Um abaixo-assinado pela soltura de Nei Silva está correndo pela Região. Mais de 200 pessoas, entre cidadãos, agentes culturais e autoridades estão assinando o manifesto, por ser justo e considerarem Nei Silva inocente das acusações que recebeu.

Já assinaram o manifesto pela liberdade de Nei Silva diversos vereadores de Embu, entre os quais os vereadores Antonio de Jesus Rocha, Gilvan Antonio de França e Silvino Bonfim de Oliveira Filho, o ex-secretário de Turismo, Renato Gonda, os atuais secretários de Planejamento, João Honório, de Governo, Paulo Giannini e seu secretário adjunto, Paulo Oliveira, o Diretor da Casa de Cultura Santa Tereza, Anivaldo Laurindo Ferreira, entre outros.



Quem é Nei Silva

Nei Silva é um rapaz humilde da periferia de Embu, que hoje reside no Jardim Idemori (Itapecerica), com sua esposa Ivanete e seus dois filhos, de três anos (a menina) e de 5 meses (o menino). Participa do movimento cultural e social de Embu há mais de 10 anos. Foi professor de música na Casa de Cultura Santa Tereza, já deu aulas de história antiga numa comunidade evangélica, entre outras atividades. É também ator e poeta, tendo se especializado na obra de vários poetas dos séculos XVIII e XIX, entre os quais Gregório de Matos e Castro Alves, entre outros. Em abril de 2007 foi um dos coordenadores da Primeira Semana Lítero-Cultural de Embu das Artes, realizada e promovida pela Câmara Municipal de Embu. Além disso, participou de um Sarau Poético em solidariedade aos alunos em greve na Universidade de São Paulo (USP) em junho.
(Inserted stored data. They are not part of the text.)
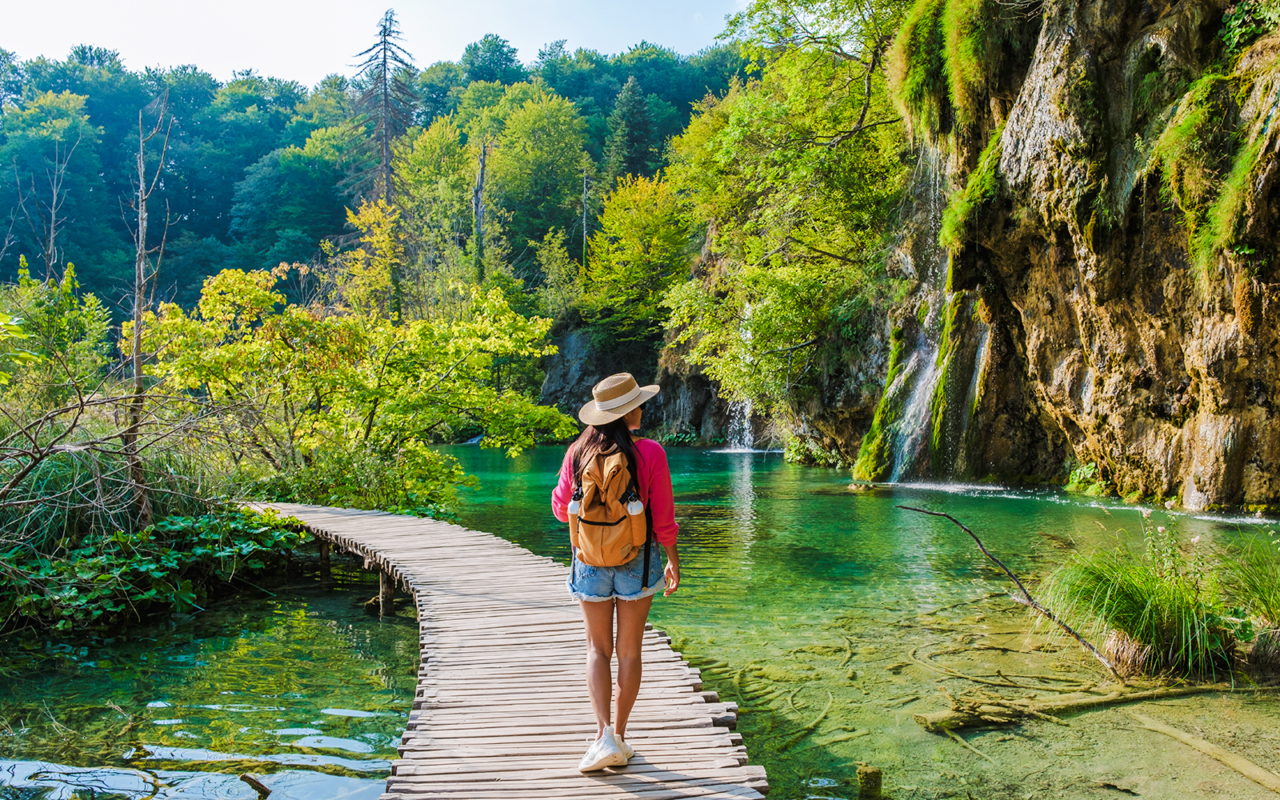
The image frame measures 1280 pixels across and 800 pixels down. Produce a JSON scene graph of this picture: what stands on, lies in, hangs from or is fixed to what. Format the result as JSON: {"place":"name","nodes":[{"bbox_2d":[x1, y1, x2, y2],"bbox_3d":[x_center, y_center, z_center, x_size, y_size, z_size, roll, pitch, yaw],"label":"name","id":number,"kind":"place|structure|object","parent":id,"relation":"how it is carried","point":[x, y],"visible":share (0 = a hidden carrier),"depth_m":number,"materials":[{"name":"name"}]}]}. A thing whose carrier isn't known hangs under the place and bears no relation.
{"place":"outdoors","nodes":[
{"label":"outdoors","id":0,"kind":"place"},
{"bbox_2d":[0,413,299,632],"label":"grassy bank","id":1,"kind":"structure","parent":0,"point":[196,511],"materials":[{"name":"green plant"}]},
{"bbox_2d":[0,256,114,406],"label":"shrub","id":2,"kind":"object","parent":1,"relation":"on","point":[64,319],"visible":0.81,"depth_m":15.39,"materials":[{"name":"green plant"}]},
{"bbox_2d":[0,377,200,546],"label":"bare shrub","id":3,"kind":"object","parent":1,"relation":"on","point":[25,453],"visible":0.98,"depth_m":9.28,"materials":[{"name":"plant"}]},
{"bbox_2d":[120,93,173,525],"bbox_3d":[-6.216,-1.091,11.043,0.982,5.832,1.017,-1,2,-43],"label":"bare tree","id":4,"kind":"object","parent":1,"relation":"on","point":[138,363],"visible":0.92,"depth_m":10.99,"materials":[{"name":"brown wood"}]},
{"bbox_2d":[0,503,307,631],"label":"leafy plants","id":5,"kind":"object","parent":1,"relation":"on","point":[122,541],"visible":0.76,"depth_m":9.32,"materials":[{"name":"green plant"}]},
{"bbox_2d":[138,261,569,514],"bbox_3d":[-4.782,0.011,15.049,6.927,4.728,5.970,0,1,15],"label":"yellow shrub","id":6,"kind":"object","parent":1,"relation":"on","point":[262,349],"visible":0.95,"depth_m":14.03,"materials":[{"name":"green plant"}]},
{"bbox_2d":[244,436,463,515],"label":"shrub","id":7,"kind":"object","parent":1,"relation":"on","point":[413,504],"visible":0.63,"depth_m":14.03,"materials":[{"name":"green plant"}]},
{"bbox_2d":[0,0,743,85],"label":"sky","id":8,"kind":"structure","parent":0,"point":[359,69],"materials":[{"name":"white"}]},
{"bbox_2d":[0,38,753,338],"label":"forested hill","id":9,"kind":"structure","parent":0,"point":[118,225],"materials":[{"name":"green plant"}]},
{"bbox_2d":[19,130,82,282],"bbox_3d":[-18.239,-3.916,27.409,2.197,9.073,2.089,1,2,27],"label":"bare tree","id":10,"kind":"object","parent":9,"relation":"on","point":[54,200],"visible":0.86,"depth_m":27.35,"materials":[{"name":"brown plant"}]},
{"bbox_2d":[334,197,406,322],"bbox_3d":[-9.789,-3.393,33.122,3.409,8.113,3.456,0,1,22],"label":"yellow tree","id":11,"kind":"object","parent":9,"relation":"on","point":[362,254],"visible":0.73,"depth_m":32.64,"materials":[{"name":"plant"}]},
{"bbox_2d":[347,7,418,213],"label":"conifer tree","id":12,"kind":"object","parent":9,"relation":"on","point":[386,101],"visible":0.69,"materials":[{"name":"brown plant"}]},
{"bbox_2d":[396,115,482,301],"label":"tree","id":13,"kind":"object","parent":9,"relation":"on","point":[440,149],"visible":0.83,"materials":[{"name":"green plant"}]},
{"bbox_2d":[471,138,487,280],"label":"dead tree trunk","id":14,"kind":"object","parent":9,"relation":"on","point":[478,198],"visible":0.67,"materials":[{"name":"brown wood"}]},
{"bbox_2d":[460,32,522,84],"label":"tree","id":15,"kind":"object","parent":9,"relation":"on","point":[496,64],"visible":0.79,"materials":[{"name":"green plant"}]},
{"bbox_2d":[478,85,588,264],"label":"tree","id":16,"kind":"object","parent":9,"relation":"on","point":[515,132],"visible":0.94,"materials":[{"name":"green plant"}]},
{"bbox_2d":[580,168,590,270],"label":"dead tree trunk","id":17,"kind":"object","parent":9,"relation":"on","point":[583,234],"visible":0.8,"materials":[{"name":"brown wood"}]},
{"bbox_2d":[607,78,655,180],"label":"conifer tree","id":18,"kind":"object","parent":9,"relation":"on","point":[632,137],"visible":0.59,"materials":[{"name":"plant"}]},
{"bbox_2d":[0,443,1279,799],"label":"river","id":19,"kind":"structure","parent":0,"point":[737,490],"materials":[{"name":"green liquid"}]},
{"bbox_2d":[240,773,270,799],"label":"stick","id":20,"kind":"object","parent":19,"relation":"in","point":[257,786],"visible":0.99,"depth_m":5.07,"materials":[{"name":"brown wood"}]},
{"bbox_2d":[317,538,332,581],"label":"wooden post","id":21,"kind":"object","parent":19,"relation":"in","point":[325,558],"visible":0.58,"depth_m":11.94,"materials":[{"name":"brown wood"}]},
{"bbox_2d":[377,567,392,617],"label":"wooden post","id":22,"kind":"object","parent":19,"relation":"in","point":[384,582],"visible":0.53,"depth_m":9.97,"materials":[{"name":"brown wood"}]},
{"bbox_2d":[240,500,767,799],"label":"wooden boardwalk","id":23,"kind":"structure","parent":19,"relation":"in","point":[396,541],"materials":[{"name":"brown wood"}]},
{"bbox_2d":[552,372,683,770],"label":"woman","id":24,"kind":"object","parent":23,"relation":"on","point":[627,689],"visible":0.89,"depth_m":4.11},
{"bbox_2d":[568,446,651,570],"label":"backpack","id":25,"kind":"object","parent":24,"relation":"on","point":[615,521],"visible":0.88,"depth_m":4.23,"materials":[{"name":"fabric"}]},
{"bbox_2d":[856,763,883,799],"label":"wooden stump","id":26,"kind":"object","parent":19,"relation":"in","point":[876,777],"visible":0.98,"depth_m":4.88,"materials":[{"name":"brown wood"}]},
{"bbox_2d":[896,505,1115,678],"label":"fallen branch","id":27,"kind":"object","parent":19,"relation":"in","point":[978,541],"visible":0.99,"depth_m":7.93,"materials":[{"name":"brown wood"}]},
{"bbox_2d":[912,680,1237,732],"bbox_3d":[3.227,2.127,6.230,2.589,0.219,0.428,-1,1,-17],"label":"log","id":28,"kind":"object","parent":19,"relation":"in","point":[969,718],"visible":0.86,"depth_m":6.11,"materials":[{"name":"brown wood"}]},
{"bbox_2d":[1036,530,1237,680],"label":"grass clump","id":29,"kind":"object","parent":19,"relation":"in","point":[1130,599],"visible":0.87,"depth_m":6.84,"materials":[{"name":"green plant"}]},
{"bbox_2d":[1128,710,1279,794],"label":"log","id":30,"kind":"object","parent":19,"relation":"in","point":[1198,745],"visible":0.99,"depth_m":5.26,"materials":[{"name":"brown wood"}]},
{"bbox_2d":[1213,532,1279,666],"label":"grass clump","id":31,"kind":"object","parent":19,"relation":"in","point":[1259,642],"visible":0.95,"depth_m":6.70,"materials":[{"name":"green plant"}]},
{"bbox_2d":[540,308,875,454],"label":"rock cliff","id":32,"kind":"structure","parent":0,"point":[703,424],"materials":[{"name":"stone"}]},
{"bbox_2d":[581,168,692,343],"label":"yellow tree","id":33,"kind":"object","parent":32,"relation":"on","point":[634,251],"visible":0.9,"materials":[{"name":"green plant"}]},
{"bbox_2d":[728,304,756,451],"label":"waterfall","id":34,"kind":"structure","parent":32,"relation":"on","point":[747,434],"materials":[{"name":"white liquid"}]},
{"bbox_2d":[784,434,841,466],"bbox_3d":[5.448,1.711,27.900,1.950,1.338,2.382,0,1,1],"label":"shrub","id":35,"kind":"object","parent":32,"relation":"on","point":[798,448],"visible":0.67,"depth_m":27.69,"materials":[{"name":"green plant"}]},
{"bbox_2d":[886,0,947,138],"label":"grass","id":36,"kind":"structure","parent":0,"point":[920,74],"visible":0.69,"materials":[{"name":"green plant"}]},
{"bbox_2d":[831,0,1279,511],"label":"cliff","id":37,"kind":"structure","parent":0,"point":[1208,426],"materials":[{"name":"stone"}]},
{"bbox_2d":[664,0,911,437],"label":"tree","id":38,"kind":"object","parent":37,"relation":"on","point":[822,149],"visible":0.86,"depth_m":24.87,"materials":[{"name":"green plant"}]},
{"bbox_2d":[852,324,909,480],"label":"moss","id":39,"kind":"object","parent":37,"relation":"attached to","point":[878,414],"visible":0.58,"depth_m":21.68,"materials":[{"name":"green plant"}]},
{"bbox_2d":[884,157,983,486],"label":"waterfall","id":40,"kind":"structure","parent":37,"relation":"attached to","point":[918,394],"materials":[{"name":"white liquid"}]},
{"bbox_2d":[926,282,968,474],"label":"moss","id":41,"kind":"object","parent":37,"relation":"attached to","point":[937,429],"visible":0.71,"depth_m":19.93,"materials":[{"name":"green plant"}]},
{"bbox_2d":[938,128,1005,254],"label":"moss","id":42,"kind":"object","parent":37,"relation":"attached to","point":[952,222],"visible":0.7,"depth_m":18.02,"materials":[{"name":"green plant"}]},
{"bbox_2d":[1064,460,1103,494],"bbox_3d":[8.869,1.618,17.596,0.915,0.754,1.086,0,1,1],"label":"plant","id":43,"kind":"object","parent":37,"relation":"attached to","point":[1088,470],"visible":0.62,"depth_m":17.51,"materials":[{"name":"green plant"}]},
{"bbox_2d":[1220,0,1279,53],"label":"shrub","id":44,"kind":"object","parent":37,"relation":"attached to","point":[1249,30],"visible":0.78,"depth_m":12.79,"materials":[{"name":"green plant"}]},
{"bbox_2d":[1152,67,1277,283],"label":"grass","id":45,"kind":"structure","parent":0,"point":[1210,239],"visible":0.76,"materials":[{"name":"green plant"}]}
]}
Nei Silva também é escultor, fazendo peças em concreto celular e vendendo estes trabalhos diariamente, de onde tira seu precário sustento. Em 2006 participou de um evento no Teatro Maria Dellacosta, quando foi aplaudido de pé ao declamar poesias, sendo homenageado pela então senadora Heloísa Helena. Atualmente é Delegado da Conferência Municipal de Cultura. Nei Silva nunca se envolveu com crimes ou com a criminalidade. Agora, ‘jaz’ numa cela do superlotado CDP de Itapecerica da Serra, sob o número 494773-5. Até quando?


NEI SILVA - IMPRESSÕES DA PRISÃO

"Perdi a noção de tempo, não sei que dia é hoje, nem que horas são, me pautando pela visita (semanal)"

"Penso de dentro de uma cadeia, onde pouco importa se sou homem ou número".

"Muitos (que estão presos) gostariam de saber escrever ou de ter a oportunidade de estar 'soltando a voz', ou mesmo, na pior das hipóteses, não contar (apenas) com um advogado do Estado".

"As trancas foram abertas e no pátio estão cerca de 240 pessoas presas. Por cima de nossas cabeças há uma grade monstruosa, por baixo de nossos pés cerca de dois metros de concreto industrial, cheio de mantas de aço. Ao nosso lado, paredes altíssimas, calculo que cada uma delas tenha um espessura de 40, 50 centímetros, permeados igualmente com essas telas de aço. O portão de saída é uma verdadeira muralha de ferros e cadeados... bem, esse agora é o meu mundo".

"Cela superlotada e ponto final, esse agora é o meu mundo. O mundo aí fora para nós não existe, a 'família' (carcerária) sempre aconselha a esquecer o mundão; agora estou consciente de onde estou... existimos, mas parecemos (fruto da) imaginação, espectros do que fomos um dia".

"Criminoso é aquele que tem a pachorra de negligenciar a verdade".

"É preciso ter homens de coragem para tomar partido de um inocente".

"O racismo e o preconceito social são crimes hediondos e terrorismo fardado".

"Sou culpado por estar trabalhando pela melhora da sociedade".

"Pelas contas dos mais experientes eu fico aqui pelo menos um ano de espera, sendo de 4 a 6 meses para o interrogatório e (mais) 4 a 6 (meses) para a audiência.... Que esperança existe para mim agora?".

"Não divagarei mais nesses assuntos. O pouco de sanidade que me resta porei a serviço de minha liberdade".